The following attributes are supported for operations' output tables (default values, if set, are specified in parentheses):

  • sorted_by — set of columns by which to sort the table.
  • append (false) — determines if data is appended to a given output table. If append is set to false, the data in the table is overwritten.
  • row_count_limit — finishes the operation ahead of time as soon as the output table reaches at least row_count_limit rows. Can only be set for one table.

The following attributes are supported on operations' input tables:

  • Standard modifiers for selecting rows and columns.
  • transaction_id — specifies the transaction within which to access the input table.
  • timestamp — allows using the state of a dynamic table at a specific point in time.
  • rename_columns — enables renaming certain columns before table processing starts as part of the operation. Only columns within the schema can be renamed. Post-rename, all restrictions on the table schema should be met, and there should be no column name overlaps within chunks when it comes to the non-strict schema. When the sorted_by column set is specified for the operation's output table, or when the output table schema has key columns, the following occurs:
    1. When generating chunks for the table, the operation's jobs check if records are sorted by the specified set of columns.
    2. The scheduler validates that the key ranges of the chunks generated for this output table do not overlap and proceeds to form a sorted table from this set of chunks.

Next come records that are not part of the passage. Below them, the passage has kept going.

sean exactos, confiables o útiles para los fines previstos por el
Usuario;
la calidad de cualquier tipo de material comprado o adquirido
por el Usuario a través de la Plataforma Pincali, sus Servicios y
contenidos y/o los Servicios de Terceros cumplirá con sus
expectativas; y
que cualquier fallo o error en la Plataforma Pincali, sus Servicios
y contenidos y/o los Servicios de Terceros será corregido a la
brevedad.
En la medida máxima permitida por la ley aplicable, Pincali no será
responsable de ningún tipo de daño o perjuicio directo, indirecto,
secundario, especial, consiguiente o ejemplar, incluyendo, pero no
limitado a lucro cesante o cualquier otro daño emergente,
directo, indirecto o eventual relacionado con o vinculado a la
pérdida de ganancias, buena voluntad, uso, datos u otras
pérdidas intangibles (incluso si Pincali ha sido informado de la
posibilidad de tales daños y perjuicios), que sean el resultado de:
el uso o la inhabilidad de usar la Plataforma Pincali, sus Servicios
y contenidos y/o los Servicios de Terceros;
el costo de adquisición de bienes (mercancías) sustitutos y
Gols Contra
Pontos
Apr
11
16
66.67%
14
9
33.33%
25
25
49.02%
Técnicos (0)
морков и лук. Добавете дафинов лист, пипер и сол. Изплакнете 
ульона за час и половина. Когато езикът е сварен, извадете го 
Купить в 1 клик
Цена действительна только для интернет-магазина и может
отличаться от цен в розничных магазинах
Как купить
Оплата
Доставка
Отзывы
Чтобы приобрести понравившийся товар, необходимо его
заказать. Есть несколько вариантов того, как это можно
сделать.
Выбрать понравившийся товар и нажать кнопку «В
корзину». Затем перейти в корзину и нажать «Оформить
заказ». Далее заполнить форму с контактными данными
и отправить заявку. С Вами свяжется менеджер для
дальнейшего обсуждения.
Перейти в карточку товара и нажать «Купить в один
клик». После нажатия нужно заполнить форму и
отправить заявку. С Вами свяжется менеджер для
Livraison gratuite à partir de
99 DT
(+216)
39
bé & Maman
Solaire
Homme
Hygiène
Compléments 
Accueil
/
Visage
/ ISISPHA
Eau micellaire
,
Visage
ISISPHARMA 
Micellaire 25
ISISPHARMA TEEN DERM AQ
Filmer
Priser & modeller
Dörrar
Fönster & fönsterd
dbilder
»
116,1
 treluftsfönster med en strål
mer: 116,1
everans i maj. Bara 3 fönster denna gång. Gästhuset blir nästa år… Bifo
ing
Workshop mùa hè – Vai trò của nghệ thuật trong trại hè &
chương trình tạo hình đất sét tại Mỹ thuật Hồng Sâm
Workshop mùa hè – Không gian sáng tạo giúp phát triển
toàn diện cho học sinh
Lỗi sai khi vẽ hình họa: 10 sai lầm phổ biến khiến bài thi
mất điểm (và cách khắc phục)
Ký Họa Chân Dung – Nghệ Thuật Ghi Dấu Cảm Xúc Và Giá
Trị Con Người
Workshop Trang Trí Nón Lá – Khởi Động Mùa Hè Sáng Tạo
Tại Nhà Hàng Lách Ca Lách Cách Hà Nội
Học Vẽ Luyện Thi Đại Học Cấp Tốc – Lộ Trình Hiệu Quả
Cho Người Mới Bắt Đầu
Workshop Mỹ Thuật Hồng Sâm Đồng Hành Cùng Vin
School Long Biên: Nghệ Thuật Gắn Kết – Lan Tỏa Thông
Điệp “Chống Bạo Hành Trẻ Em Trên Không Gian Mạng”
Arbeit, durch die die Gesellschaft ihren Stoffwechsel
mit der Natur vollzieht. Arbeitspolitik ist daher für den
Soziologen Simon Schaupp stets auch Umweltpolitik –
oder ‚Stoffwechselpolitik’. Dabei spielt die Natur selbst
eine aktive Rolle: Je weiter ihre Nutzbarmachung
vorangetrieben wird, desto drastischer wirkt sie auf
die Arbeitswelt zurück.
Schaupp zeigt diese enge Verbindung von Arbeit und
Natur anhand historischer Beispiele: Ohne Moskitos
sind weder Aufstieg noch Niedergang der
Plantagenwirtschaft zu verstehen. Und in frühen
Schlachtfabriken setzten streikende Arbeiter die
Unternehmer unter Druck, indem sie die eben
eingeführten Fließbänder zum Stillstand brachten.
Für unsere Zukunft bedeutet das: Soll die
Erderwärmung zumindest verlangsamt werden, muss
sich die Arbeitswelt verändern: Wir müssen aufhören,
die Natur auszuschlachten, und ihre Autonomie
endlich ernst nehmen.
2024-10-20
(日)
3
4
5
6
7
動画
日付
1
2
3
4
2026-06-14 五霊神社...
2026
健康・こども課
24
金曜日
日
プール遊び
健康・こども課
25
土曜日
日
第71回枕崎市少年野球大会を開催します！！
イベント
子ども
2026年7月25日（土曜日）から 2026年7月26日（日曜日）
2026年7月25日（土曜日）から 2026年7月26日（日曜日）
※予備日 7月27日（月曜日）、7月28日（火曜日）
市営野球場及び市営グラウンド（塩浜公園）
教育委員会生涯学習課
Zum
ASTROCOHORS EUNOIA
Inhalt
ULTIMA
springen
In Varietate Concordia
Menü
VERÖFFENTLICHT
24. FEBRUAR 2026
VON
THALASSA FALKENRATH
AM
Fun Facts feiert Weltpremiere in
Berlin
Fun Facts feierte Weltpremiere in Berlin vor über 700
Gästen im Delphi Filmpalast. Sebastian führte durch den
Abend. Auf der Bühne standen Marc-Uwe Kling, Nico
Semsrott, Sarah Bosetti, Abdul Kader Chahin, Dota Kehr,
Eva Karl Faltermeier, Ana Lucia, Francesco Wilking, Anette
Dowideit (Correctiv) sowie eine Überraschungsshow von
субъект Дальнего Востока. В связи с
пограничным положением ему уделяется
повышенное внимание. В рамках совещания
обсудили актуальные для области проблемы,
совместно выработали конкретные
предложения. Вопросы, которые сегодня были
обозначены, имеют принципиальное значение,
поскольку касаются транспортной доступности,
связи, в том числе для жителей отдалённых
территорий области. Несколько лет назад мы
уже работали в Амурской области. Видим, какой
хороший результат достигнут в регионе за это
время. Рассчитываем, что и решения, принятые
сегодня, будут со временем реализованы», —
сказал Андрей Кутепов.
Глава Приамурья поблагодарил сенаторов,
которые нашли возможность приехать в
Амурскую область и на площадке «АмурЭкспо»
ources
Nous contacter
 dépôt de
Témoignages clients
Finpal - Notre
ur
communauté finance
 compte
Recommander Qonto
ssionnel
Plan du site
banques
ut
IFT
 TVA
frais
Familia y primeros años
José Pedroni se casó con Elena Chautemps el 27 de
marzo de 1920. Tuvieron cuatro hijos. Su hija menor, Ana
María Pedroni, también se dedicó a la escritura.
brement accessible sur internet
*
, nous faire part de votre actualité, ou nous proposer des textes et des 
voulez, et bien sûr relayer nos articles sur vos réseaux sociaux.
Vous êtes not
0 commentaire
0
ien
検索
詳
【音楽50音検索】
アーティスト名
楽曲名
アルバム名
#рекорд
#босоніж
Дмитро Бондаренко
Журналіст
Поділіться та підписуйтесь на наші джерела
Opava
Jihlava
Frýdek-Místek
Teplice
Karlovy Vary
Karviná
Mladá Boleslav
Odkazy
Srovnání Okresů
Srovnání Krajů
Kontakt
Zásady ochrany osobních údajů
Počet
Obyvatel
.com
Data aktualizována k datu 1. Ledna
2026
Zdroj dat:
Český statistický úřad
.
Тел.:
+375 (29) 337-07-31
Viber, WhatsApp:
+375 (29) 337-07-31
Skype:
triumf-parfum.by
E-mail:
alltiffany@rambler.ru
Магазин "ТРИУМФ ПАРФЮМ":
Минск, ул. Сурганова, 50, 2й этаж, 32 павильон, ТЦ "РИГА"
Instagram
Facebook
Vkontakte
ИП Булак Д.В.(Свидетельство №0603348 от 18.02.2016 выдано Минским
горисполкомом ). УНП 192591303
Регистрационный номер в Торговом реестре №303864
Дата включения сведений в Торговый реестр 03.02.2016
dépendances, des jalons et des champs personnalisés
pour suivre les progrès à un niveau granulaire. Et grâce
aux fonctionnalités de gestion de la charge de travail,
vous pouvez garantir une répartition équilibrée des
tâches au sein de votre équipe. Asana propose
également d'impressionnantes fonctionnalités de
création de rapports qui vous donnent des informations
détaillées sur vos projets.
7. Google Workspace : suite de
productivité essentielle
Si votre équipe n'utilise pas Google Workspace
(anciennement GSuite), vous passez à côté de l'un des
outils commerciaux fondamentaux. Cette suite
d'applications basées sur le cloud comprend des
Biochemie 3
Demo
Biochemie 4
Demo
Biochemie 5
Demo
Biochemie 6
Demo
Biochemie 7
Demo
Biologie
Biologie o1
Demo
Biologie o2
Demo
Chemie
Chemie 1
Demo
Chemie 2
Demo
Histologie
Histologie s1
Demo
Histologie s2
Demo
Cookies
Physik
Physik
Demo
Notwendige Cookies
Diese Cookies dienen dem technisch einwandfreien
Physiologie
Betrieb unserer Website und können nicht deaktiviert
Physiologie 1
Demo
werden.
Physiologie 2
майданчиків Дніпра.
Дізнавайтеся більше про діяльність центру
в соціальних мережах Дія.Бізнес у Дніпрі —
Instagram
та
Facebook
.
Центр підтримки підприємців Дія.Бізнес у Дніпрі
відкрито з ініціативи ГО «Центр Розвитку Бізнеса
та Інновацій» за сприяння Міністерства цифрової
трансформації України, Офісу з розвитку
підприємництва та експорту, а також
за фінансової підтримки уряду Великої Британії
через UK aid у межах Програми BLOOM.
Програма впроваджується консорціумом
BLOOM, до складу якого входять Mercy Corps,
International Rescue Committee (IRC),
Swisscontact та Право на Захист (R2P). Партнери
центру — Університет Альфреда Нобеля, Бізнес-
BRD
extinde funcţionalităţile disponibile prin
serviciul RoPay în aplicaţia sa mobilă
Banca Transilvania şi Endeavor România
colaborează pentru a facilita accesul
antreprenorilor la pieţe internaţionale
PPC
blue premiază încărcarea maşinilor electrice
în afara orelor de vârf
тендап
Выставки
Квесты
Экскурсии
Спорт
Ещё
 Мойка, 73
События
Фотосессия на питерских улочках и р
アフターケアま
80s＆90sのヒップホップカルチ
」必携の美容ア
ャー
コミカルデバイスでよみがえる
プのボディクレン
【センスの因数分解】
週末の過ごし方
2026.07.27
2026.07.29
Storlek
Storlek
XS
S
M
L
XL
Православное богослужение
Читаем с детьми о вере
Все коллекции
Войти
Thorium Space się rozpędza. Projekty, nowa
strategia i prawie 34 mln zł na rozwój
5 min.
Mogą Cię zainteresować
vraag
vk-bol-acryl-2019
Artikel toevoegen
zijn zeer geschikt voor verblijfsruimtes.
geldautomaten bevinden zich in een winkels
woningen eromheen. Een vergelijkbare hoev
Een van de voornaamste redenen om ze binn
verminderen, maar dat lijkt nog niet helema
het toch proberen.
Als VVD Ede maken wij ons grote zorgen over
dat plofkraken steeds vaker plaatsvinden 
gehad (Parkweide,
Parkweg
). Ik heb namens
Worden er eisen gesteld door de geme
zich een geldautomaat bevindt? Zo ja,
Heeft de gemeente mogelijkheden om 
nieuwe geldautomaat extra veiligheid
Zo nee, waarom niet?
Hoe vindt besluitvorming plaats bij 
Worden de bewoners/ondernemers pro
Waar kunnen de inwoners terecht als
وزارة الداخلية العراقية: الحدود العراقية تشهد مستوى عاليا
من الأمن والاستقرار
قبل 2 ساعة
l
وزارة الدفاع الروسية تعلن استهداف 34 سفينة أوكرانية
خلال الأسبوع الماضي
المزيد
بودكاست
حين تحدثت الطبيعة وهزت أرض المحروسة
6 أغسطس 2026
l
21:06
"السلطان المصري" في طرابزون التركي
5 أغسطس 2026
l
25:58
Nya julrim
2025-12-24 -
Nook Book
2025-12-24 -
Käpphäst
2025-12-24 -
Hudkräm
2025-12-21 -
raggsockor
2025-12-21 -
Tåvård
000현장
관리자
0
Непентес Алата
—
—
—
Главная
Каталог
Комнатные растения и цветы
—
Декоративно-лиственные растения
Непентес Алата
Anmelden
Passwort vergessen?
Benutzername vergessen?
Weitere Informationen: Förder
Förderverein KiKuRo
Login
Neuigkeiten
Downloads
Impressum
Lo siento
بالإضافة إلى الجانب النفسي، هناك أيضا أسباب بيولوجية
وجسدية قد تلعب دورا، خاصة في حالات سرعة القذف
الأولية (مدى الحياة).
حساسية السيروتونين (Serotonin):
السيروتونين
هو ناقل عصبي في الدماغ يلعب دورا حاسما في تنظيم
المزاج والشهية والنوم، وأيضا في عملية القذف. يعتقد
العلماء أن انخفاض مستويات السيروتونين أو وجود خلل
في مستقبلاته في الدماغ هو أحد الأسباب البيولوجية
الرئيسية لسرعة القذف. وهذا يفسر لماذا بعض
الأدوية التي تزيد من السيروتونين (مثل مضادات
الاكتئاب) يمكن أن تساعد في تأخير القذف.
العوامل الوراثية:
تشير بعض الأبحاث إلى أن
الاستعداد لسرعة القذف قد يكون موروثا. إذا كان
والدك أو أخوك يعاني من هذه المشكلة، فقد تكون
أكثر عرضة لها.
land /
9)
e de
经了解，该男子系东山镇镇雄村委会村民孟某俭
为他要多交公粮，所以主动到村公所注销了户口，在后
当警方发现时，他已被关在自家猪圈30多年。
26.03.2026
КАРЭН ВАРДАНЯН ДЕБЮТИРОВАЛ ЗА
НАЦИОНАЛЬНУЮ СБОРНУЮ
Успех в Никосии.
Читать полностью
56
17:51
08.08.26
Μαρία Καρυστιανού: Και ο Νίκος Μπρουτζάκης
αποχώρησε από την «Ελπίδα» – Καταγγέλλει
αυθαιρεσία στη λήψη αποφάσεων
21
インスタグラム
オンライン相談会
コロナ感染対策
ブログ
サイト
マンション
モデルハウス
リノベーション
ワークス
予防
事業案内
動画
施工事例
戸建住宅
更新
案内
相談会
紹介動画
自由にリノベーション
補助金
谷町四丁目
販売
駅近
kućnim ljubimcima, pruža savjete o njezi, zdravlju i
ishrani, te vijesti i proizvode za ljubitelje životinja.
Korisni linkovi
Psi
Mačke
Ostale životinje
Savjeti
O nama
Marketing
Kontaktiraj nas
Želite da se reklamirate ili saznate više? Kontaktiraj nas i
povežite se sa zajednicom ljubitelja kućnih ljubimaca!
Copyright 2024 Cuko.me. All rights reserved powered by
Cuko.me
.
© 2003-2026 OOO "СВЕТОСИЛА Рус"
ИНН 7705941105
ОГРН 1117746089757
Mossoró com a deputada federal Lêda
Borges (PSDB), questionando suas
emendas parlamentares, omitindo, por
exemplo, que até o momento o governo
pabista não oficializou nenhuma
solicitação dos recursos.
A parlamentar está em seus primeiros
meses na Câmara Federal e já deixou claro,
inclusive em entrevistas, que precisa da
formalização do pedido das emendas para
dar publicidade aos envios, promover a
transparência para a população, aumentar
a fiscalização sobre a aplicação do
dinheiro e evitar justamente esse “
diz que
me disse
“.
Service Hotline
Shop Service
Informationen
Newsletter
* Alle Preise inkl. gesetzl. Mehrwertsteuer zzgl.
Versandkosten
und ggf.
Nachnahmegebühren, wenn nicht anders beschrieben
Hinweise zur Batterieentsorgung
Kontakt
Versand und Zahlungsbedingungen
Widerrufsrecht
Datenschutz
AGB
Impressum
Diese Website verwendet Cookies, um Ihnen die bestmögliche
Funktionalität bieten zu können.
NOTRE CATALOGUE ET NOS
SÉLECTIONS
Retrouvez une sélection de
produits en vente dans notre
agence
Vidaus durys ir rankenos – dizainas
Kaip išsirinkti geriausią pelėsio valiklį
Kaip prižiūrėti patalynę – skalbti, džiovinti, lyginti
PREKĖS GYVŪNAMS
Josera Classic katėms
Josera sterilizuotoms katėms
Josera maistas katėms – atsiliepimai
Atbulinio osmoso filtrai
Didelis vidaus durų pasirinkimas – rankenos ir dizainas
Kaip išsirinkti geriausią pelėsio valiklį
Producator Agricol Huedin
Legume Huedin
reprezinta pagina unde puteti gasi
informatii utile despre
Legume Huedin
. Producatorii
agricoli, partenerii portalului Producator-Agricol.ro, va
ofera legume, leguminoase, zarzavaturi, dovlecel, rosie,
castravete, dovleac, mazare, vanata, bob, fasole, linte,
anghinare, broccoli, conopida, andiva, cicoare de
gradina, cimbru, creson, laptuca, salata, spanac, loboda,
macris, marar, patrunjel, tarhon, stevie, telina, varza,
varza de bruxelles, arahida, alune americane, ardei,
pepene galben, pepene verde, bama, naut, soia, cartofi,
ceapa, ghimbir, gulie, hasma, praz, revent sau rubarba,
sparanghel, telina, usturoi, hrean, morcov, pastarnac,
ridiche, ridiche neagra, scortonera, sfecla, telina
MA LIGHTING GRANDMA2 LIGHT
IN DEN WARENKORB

The operation will end with an error if the validation fails at any of these steps.

Files

The following attributes are supported on file paths:

  • file_name — name of the file in the job's sandbox.
  • executable — makes the file executable.
  • format — format in which the file from the table should be generated if the file constitutes the path to the table.
  • bypass_artifact_cache — a flag indicating that the file should be downloaded to the job's sandbox, bypassing the cache. This attribute can be useful if the files are already on the SSD or in memory, and you want to deliver them to the job without extra delays. Good for cases where the operation involves a small number of jobs, rendering caching ineffective.